Copy out every line of the records below word for word, keeping each line as it appears.

> **Source material**
== Segment start ==
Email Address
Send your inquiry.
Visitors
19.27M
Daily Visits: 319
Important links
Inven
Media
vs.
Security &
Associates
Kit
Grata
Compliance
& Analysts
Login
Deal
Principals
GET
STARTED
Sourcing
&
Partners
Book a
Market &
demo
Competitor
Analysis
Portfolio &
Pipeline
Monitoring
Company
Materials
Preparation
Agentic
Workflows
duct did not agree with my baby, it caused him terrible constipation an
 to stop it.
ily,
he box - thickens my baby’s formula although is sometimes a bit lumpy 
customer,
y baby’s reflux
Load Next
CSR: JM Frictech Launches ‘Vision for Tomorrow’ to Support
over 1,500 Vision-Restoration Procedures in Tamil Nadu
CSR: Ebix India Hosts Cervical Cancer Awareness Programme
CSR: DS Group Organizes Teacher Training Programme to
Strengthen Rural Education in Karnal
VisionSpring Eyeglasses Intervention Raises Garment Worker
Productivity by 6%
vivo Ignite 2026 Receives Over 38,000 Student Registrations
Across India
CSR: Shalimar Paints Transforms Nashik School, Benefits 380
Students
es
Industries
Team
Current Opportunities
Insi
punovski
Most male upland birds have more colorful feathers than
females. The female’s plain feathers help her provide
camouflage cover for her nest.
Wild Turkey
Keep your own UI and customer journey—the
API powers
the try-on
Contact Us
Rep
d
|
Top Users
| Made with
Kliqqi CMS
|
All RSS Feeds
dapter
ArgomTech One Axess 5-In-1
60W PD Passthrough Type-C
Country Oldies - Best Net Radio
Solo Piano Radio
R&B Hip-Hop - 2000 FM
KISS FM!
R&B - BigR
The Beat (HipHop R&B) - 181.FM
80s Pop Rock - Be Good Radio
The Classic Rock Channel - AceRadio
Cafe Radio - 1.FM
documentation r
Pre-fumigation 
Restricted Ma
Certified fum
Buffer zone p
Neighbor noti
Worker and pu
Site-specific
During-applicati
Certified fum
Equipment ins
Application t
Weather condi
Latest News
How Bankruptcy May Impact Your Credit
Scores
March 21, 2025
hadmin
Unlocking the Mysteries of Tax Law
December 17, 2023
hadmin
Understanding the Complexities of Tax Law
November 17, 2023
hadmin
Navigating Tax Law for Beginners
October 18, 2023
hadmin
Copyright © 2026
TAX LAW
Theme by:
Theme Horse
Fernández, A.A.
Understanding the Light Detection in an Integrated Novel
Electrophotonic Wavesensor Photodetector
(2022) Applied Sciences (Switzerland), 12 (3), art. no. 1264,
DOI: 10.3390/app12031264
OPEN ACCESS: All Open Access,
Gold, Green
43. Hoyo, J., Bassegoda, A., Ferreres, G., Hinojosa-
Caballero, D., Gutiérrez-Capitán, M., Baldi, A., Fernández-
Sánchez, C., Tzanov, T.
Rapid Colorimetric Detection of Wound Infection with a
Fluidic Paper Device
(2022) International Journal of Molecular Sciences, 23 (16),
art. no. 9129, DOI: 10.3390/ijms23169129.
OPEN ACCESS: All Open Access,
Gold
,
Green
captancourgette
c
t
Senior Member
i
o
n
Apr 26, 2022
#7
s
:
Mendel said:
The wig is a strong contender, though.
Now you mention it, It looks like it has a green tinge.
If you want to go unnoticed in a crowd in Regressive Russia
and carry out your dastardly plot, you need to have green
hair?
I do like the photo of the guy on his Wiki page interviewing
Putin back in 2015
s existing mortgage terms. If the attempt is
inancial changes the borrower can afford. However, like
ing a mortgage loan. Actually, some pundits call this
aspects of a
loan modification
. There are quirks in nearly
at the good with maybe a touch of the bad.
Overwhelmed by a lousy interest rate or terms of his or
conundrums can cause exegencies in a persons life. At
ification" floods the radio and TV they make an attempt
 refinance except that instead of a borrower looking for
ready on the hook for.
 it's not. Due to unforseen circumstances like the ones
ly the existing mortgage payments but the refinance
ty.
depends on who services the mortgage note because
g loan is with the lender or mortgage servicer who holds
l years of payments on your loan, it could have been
== Segment end ==
> **Answer below**
Email Address
Send your inquiry.
Visitors
19.27M
Daily Visits: 319
Important links
Inven
Media
vs.
Security &
Associates
Kit
Grata
Compliance
& Analysts
Login
Deal
Principals
GET
STARTED
Sourcing
&
Partners
Book a
Market &
demo
Competitor
Analysis
Portfolio &
Pipeline
Monitoring
Company
Materials
Preparation
Agentic
Workflows
duct did not agree with my baby, it caused him terrible constipation an
 to stop it.
ily,
he box - thickens my baby’s formula although is sometimes a bit lumpy 
customer,
y baby’s reflux
Load Next
CSR: JM Frictech Launches ‘Vision for Tomorrow’ to Support
over 1,500 Vision-Restoration Procedures in Tamil Nadu
CSR: Ebix India Hosts Cervical Cancer Awareness Programme
CSR: DS Group Organizes Teacher Training Programme to
Strengthen Rural Education in Karnal
VisionSpring Eyeglasses Intervention Raises Garment Worker
Productivity by 6%
vivo Ignite 2026 Receives Over 38,000 Student Registrations
Across India
CSR: Shalimar Paints Transforms Nashik School, Benefits 380
Students
es
Industries
Team
Current Opportunities
Insi
punovski
Most male upland birds have more colorful feathers than
females. The female’s plain feathers help her provide
camouflage cover for her nest.
Wild Turkey
Keep your own UI and customer journey—the
API powers
the try-on
Contact Us
Rep
d
|
Top Users
| Made with
Kliqqi CMS
|
All RSS Feeds
dapter
ArgomTech One Axess 5-In-1
60W PD Passthrough Type-C
Country Oldies - Best Net Radio
Solo Piano Radio
R&B Hip-Hop - 2000 FM
KISS FM!
R&B - BigR
The Beat (HipHop R&B) - 181.FM
80s Pop Rock - Be Good Radio
The Classic Rock Channel - AceRadio
Cafe Radio - 1.FM
documentation r
Pre-fumigation 
Restricted Ma
Certified fum
Buffer zone p
Neighbor noti
Worker and pu
Site-specific
During-applicati
Certified fum
Equipment ins
Application t
Weather condi
Latest News
How Bankruptcy May Impact Your Credit
Scores
March 21, 2025
hadmin
Unlocking the Mysteries of Tax Law
December 17, 2023
hadmin
Understanding the Complexities of Tax Law
November 17, 2023
hadmin
Navigating Tax Law for Beginners
October 18, 2023
hadmin
Copyright © 2026
TAX LAW
Theme by:
Theme Horse
Fernández, A.A.
Understanding the Light Detection in an Integrated Novel
Electrophotonic Wavesensor Photodetector
(2022) Applied Sciences (Switzerland), 12 (3), art. no. 1264,
DOI: 10.3390/app12031264
OPEN ACCESS: All Open Access,
Gold, Green
43. Hoyo, J., Bassegoda, A., Ferreres, G., Hinojosa-
Caballero, D., Gutiérrez-Capitán, M., Baldi, A., Fernández-
Sánchez, C., Tzanov, T.
Rapid Colorimetric Detection of Wound Infection with a
Fluidic Paper Device
(2022) International Journal of Molecular Sciences, 23 (16),
art. no. 9129, DOI: 10.3390/ijms23169129.
OPEN ACCESS: All Open Access,
Gold
,
Green
captancourgette
c
t
Senior Member
i
o
n
Apr 26, 2022
#7
s
:
Mendel said:
The wig is a strong contender, though.
Now you mention it, It looks like it has a green tinge.
If you want to go unnoticed in a crowd in Regressive Russia
and carry out your dastardly plot, you need to have green
hair?
I do like the photo of the guy on his Wiki page interviewing
Putin back in 2015
s existing mortgage terms. If the attempt is
inancial changes the borrower can afford. However, like
ing a mortgage loan. Actually, some pundits call this
aspects of a
loan modification
. There are quirks in nearly
at the good with maybe a touch of the bad.
Overwhelmed by a lousy interest rate or terms of his or
conundrums can cause exegencies in a persons life. At
ification" floods the radio and TV they make an attempt
 refinance except that instead of a borrower looking for
ready on the hook for.
 it's not. Due to unforseen circumstances like the ones
ly the existing mortgage payments but the refinance
ty.
depends on who services the mortgage note because
g loan is with the lender or mortgage servicer who holds
l years of payments on your loan, it could have been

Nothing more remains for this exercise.